Mama Had a Button Can

    Growing up, I never thought much about the uncommonness of the practical containers in my home. In the cabinet beneath the spoons and forks drawer stood two cans, one shiny silver, the other sky blue. The blue flour can was large enough to use as an extra chair at the kitchen table. The cornmeal can was not quite as large, but could hold a 25-pound sack of cornmeal. Both cans came out before meals almost every day so Mama could make cornbread or biscuits to feed the nine of us, but sometimes the occasion was more special. Mama would make a cake from scratch for one of our birthdays or just because she "felt like it." Mama was a good cook, but the dishes were never fancy or expensive, and she could stretch small amounts to feed all of us and whomever we brought to the meal with us.
     We drank gallons of sweet tea with those meals, and the container for preparing the tea was not a pitcher but a rectangular white enamel pan. Mama would boil loose tea in a small pan on the stove, then pour it through a tea strainer into the white pan whose original use may have been as an icebox drawer. While the liquid was steaming, she would add sugar and stir until it was dissolved, then water from the faucet to the brim of the pan.
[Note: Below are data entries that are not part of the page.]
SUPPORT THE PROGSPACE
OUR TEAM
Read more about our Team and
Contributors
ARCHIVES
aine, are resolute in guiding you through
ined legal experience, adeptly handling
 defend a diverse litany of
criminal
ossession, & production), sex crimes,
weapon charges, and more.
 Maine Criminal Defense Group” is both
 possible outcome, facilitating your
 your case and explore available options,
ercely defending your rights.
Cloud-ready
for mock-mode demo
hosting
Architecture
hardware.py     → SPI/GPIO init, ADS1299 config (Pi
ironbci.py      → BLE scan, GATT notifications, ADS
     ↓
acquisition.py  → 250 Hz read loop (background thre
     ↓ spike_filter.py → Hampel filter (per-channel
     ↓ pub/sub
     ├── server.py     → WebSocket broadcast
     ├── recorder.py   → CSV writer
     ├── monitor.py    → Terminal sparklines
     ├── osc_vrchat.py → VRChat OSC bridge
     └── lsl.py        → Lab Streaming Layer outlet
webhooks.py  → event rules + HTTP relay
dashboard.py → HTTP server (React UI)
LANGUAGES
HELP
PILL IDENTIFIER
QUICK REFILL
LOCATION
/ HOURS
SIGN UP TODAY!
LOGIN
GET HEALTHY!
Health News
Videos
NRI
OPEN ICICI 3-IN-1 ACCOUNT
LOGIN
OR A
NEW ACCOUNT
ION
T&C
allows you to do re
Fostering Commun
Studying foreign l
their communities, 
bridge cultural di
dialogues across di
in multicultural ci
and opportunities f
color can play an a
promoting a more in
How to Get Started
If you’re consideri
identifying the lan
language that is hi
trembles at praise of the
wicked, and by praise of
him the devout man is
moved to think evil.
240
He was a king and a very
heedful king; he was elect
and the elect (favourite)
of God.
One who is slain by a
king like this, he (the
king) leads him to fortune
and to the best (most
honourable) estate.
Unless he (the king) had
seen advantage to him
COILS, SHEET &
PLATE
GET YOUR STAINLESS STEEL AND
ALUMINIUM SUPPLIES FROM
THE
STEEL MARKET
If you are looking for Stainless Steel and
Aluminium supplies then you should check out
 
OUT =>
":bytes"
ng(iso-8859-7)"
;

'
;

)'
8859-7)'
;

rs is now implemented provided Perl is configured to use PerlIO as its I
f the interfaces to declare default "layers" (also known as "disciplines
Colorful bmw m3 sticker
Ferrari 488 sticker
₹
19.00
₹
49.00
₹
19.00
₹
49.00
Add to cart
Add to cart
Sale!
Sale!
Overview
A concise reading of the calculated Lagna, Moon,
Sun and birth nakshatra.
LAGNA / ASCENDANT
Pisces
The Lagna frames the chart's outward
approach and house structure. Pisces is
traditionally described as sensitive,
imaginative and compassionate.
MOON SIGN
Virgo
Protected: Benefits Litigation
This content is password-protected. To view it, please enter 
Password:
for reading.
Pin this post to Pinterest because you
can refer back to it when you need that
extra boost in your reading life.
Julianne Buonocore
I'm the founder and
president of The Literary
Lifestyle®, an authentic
One of us kids would take ice trays from the freezer, break the ice into smaller pieces with an ice pick, and fill empty jelly jar glasses so Mama could use a Melmac coffee cup to dip the tea from the pan into the glasses.
     But my favorite converted container was the one that stood on the end of the sewing machine. Mama had a button can. Originally, it was a Folgers coffee can, but I never saw anything in it but buttons. Four-hole, two-hole, red, blue, white, tiny, huge, round, square, anchor-embossed, a mixture of every shape and size imaginable. Losing a button on a dress or shirt was an occasion for spreading the contents of the can onto the kitchen table and searching for just the right replacement. Or at least, for just the closest-to-right replacement we could find. Stored in that can was our family's wardrobe history. When a shirt could no longer be patched, the remaining buttons were removed and dropped into the can, and the former shirt would then become a dishrag or dust cloth. It occurs to me only now that other families may not have had jelly jar glasses, a tea pan or a button can. How sad.